What is required: Note each line in the data holding the string "down" and report it.

========================================================================

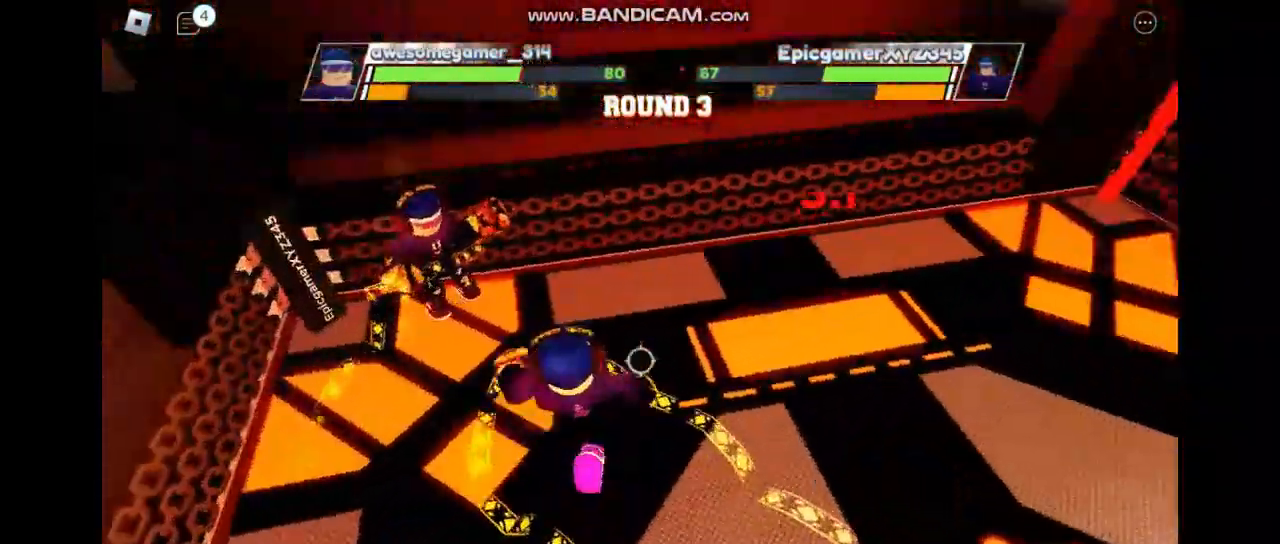
{"keys": [], "events": []}
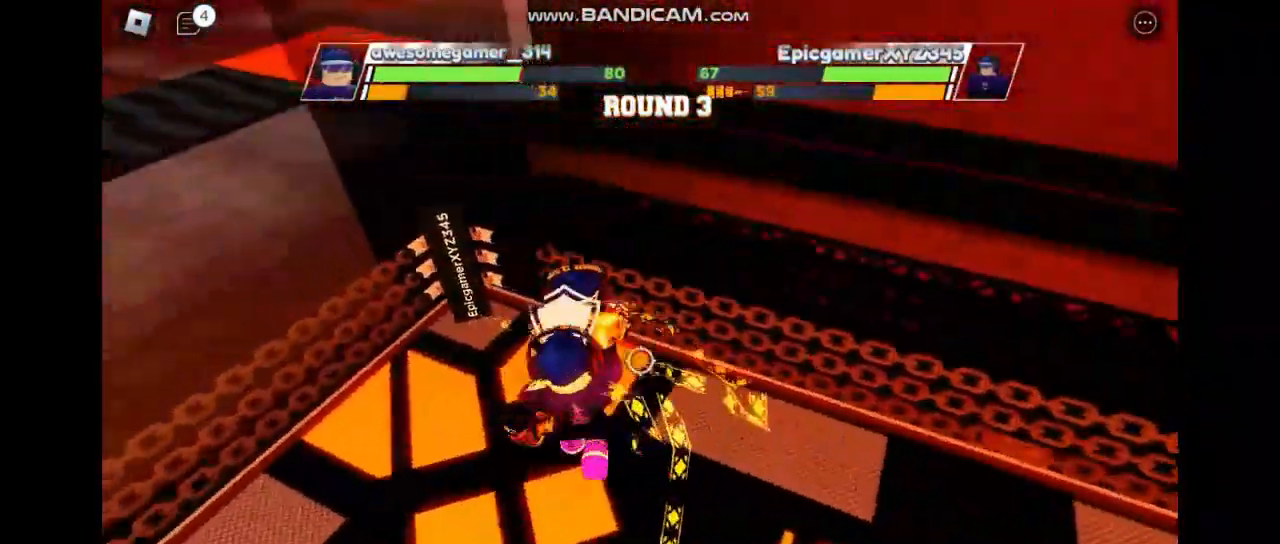
{"keys": [], "events": []}
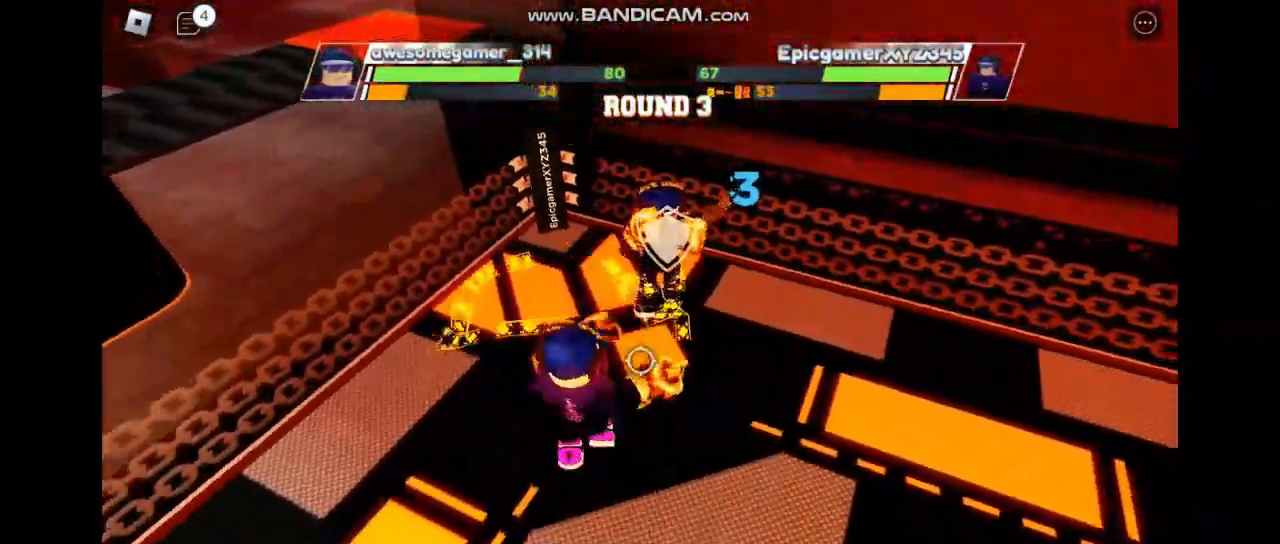
{"keys": [], "events": []}
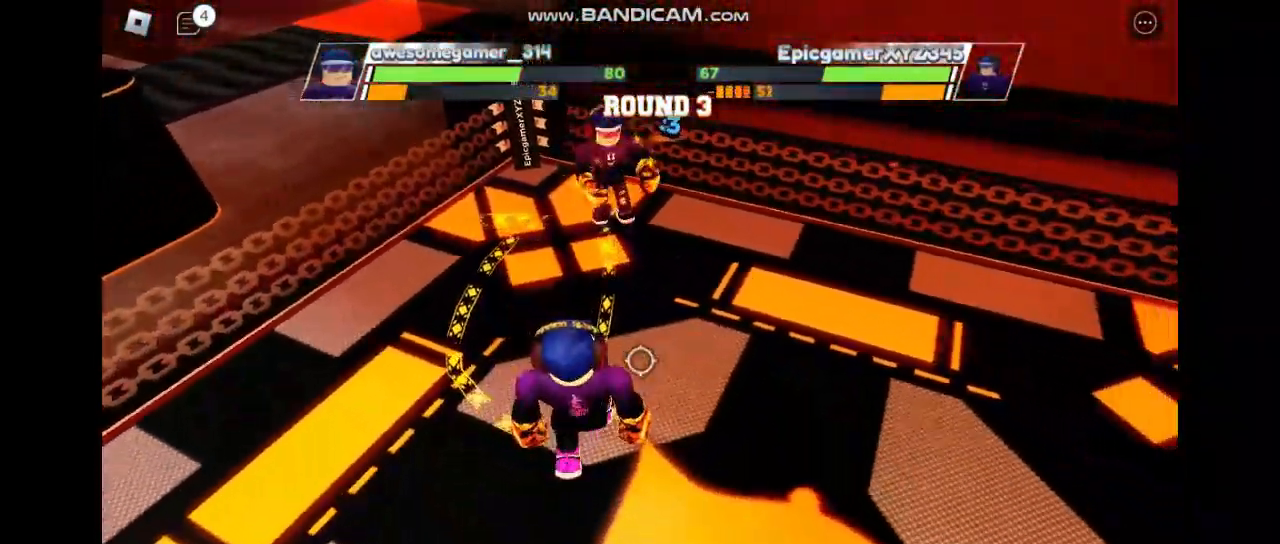
{"keys": ["space"], "events": [[267, "space", "down"]]}
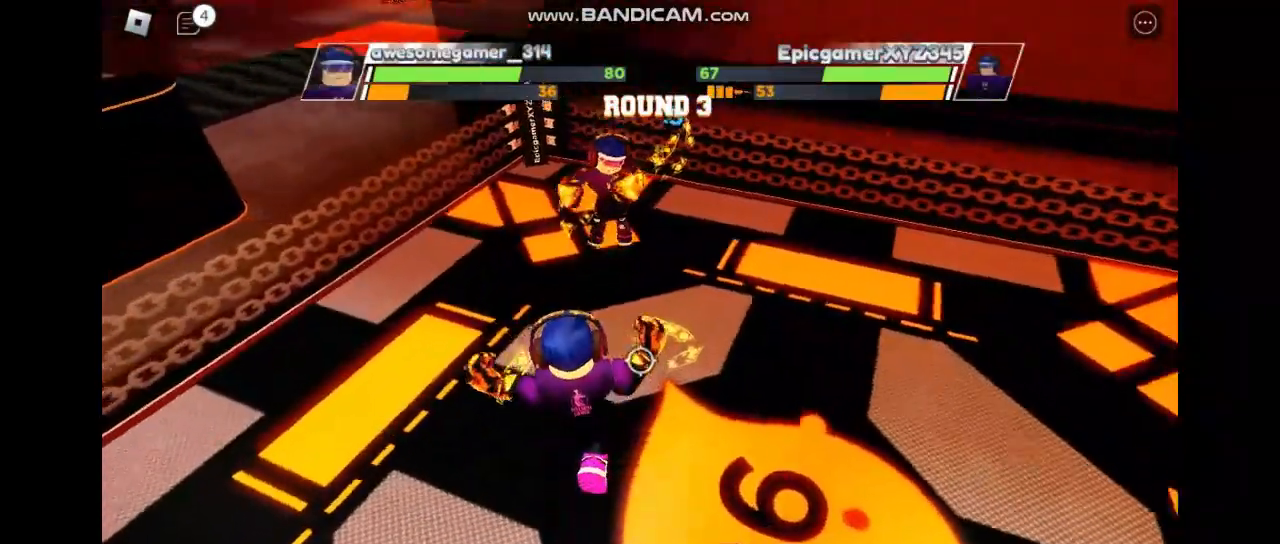
{"keys": ["space"], "events": []}
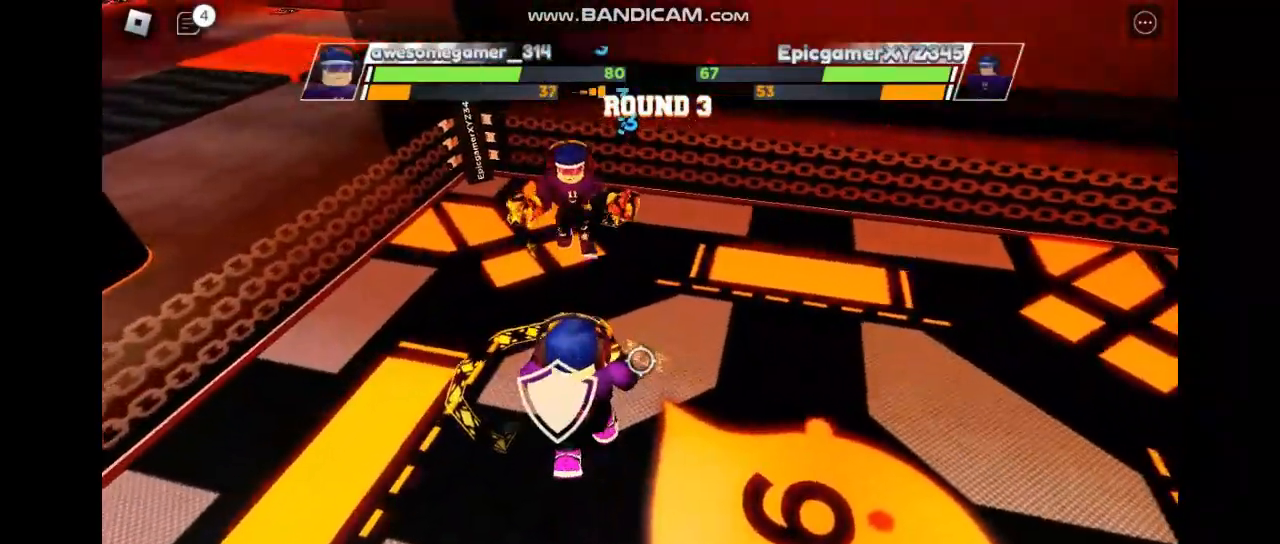
{"keys": ["space"], "events": []}
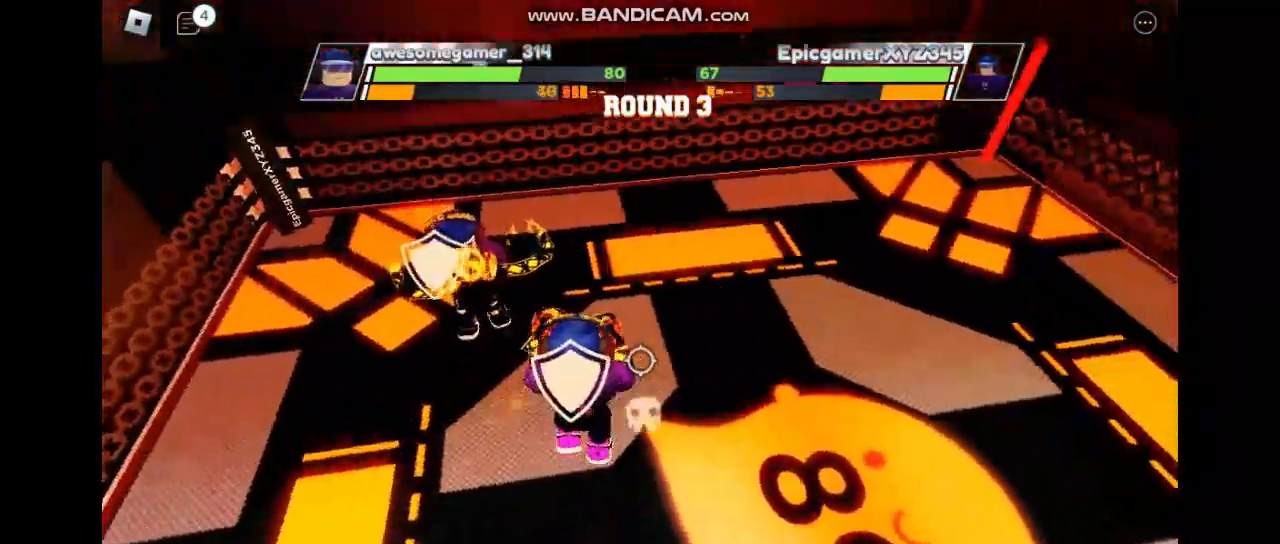
{"keys": [], "events": [[33, "space", "up"], [100, "r", "down"], [233, "r", "up"]]}
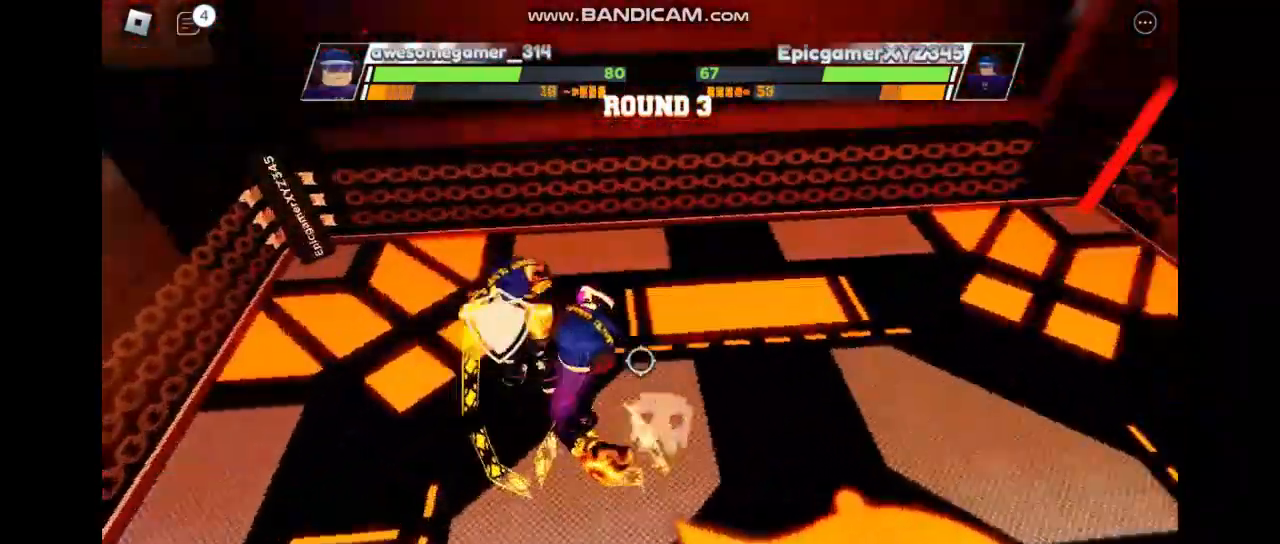
{"keys": [], "events": []}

========================================================================

Solution below:
{"keys": ["space"], "events": [[267, "space", "down"]]}
{"keys": [], "events": [[33, "space", "up"], [100, "r", "down"], [233, "r", "up"]]}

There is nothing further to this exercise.